They are really getting desperate to get this garbage on as many computers as they can!!
Trying to make other OS's not work in an attempt to force ppl to Win 10!!
If M$ made a mistake, it was failing to promote the "upgrade" as a fully-activated "clean install" or clean-install in a dual-boot Win7/Win10 system. They were pitching the "upgrade" to mainstreamers and people who don't want to fiddle with OS conversions the hard way.
But the dual-boot capability and simplicity of creating it was always there since last year's release.
A clean install of Windows 10 -- as some VHD overlay, as a separate partition and volume on the same boot-system disk, or as a separate partition and volume on a second SSD/HDD -- will only rob your existing system of (initially) 20GB plus desirable free space on the target volume.

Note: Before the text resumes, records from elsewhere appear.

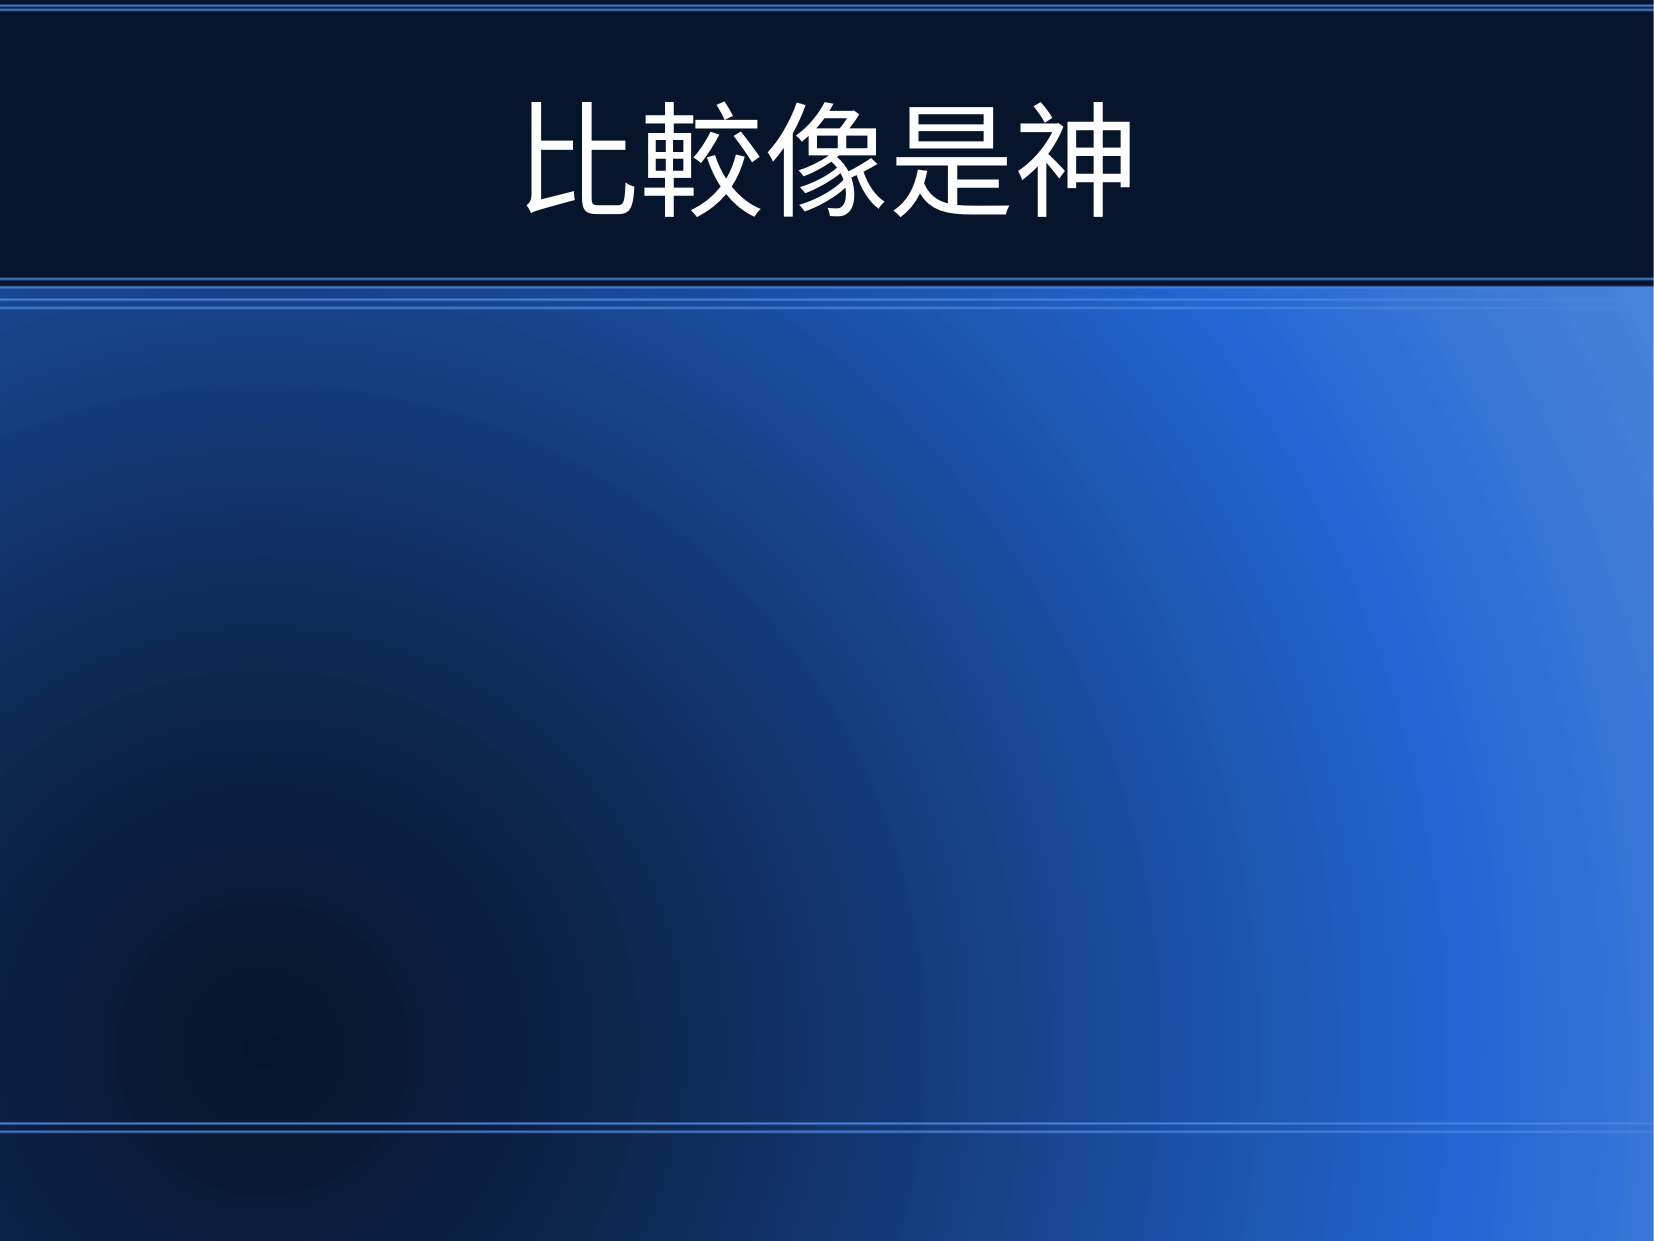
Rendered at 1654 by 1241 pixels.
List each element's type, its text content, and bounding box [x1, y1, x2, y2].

picture [0, 0, 1654, 1241]
title 比較像是神 [82, 49, 1571, 257]
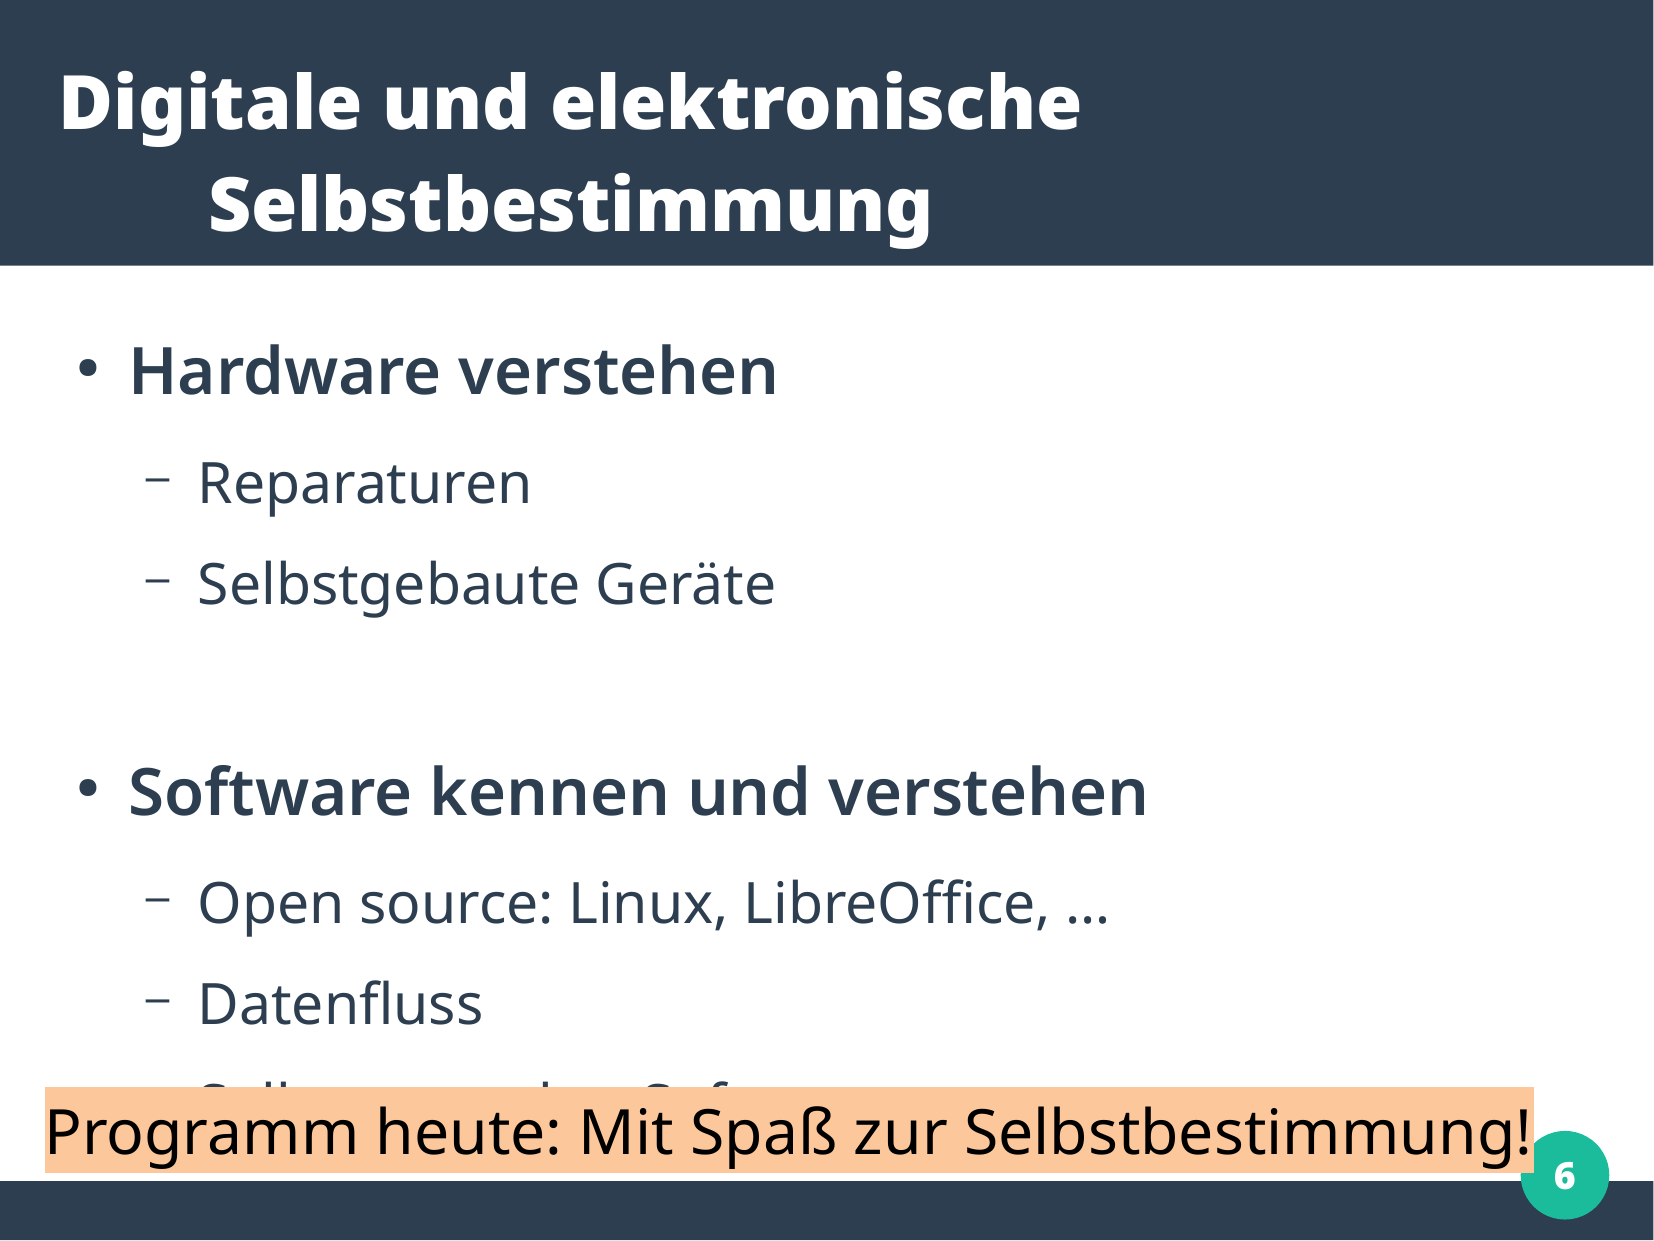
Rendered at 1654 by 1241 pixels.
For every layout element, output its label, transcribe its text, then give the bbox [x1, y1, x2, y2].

list Hardware verstehen Reparaturen Selbstgebaute Geräte Software kennen und verstehen Open source: Linux, LibreOffice, … Datenfluss Selbstgemachte Software [59, 324, 1595, 1080]
title Digitale und elektronische Selbstbestimmung [59, 49, 1595, 207]
text_box Programm heute: Mit Spaß zur Selbstbestimmung! [30, 1080, 1646, 1168]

Once the Windows 10 installation has been activated on the chosen hardware platform, you can remove it, reinstall it later (after the deadline), and reactivate it effortlessly.
Failing to do it now means that you'd have to pay for it later, while creating a dual-boot system now means that you can play with the new OS and tweak it to your pleasure over some leisurely period of time while you do your regular business with Windows 7.
With any new Windows OS, I'd noticed that even a clean installation results in some Windows "red-bang" events in the Event Logs that require some investigation and solution-tweaks. I suspect that a grand roll-up "service pack" as rumored to occur after July for Windows 10 may eliminate some few of those events.
But a dual-boot system also means that I can trouble-shoot those errors and take my time about it.
With my laptop, I had replaced the DELL branded-Win-7 with a regular white-box OEM license. So both Win 7 and Win 10 installations have an equal "lack-of-bloat." And it seems to me that Win 10 is faster and "snappier" than Win 7.
With clean Windows 10 installation dual-booting with a "mature" Win 7, you can also install your software at a leisurely pace, and those licenses will also reactivate without problem for that particular hardware. But most of those licenses -- like Office 2007 through 2010 or 2012 -- can be moved from one machine to the other.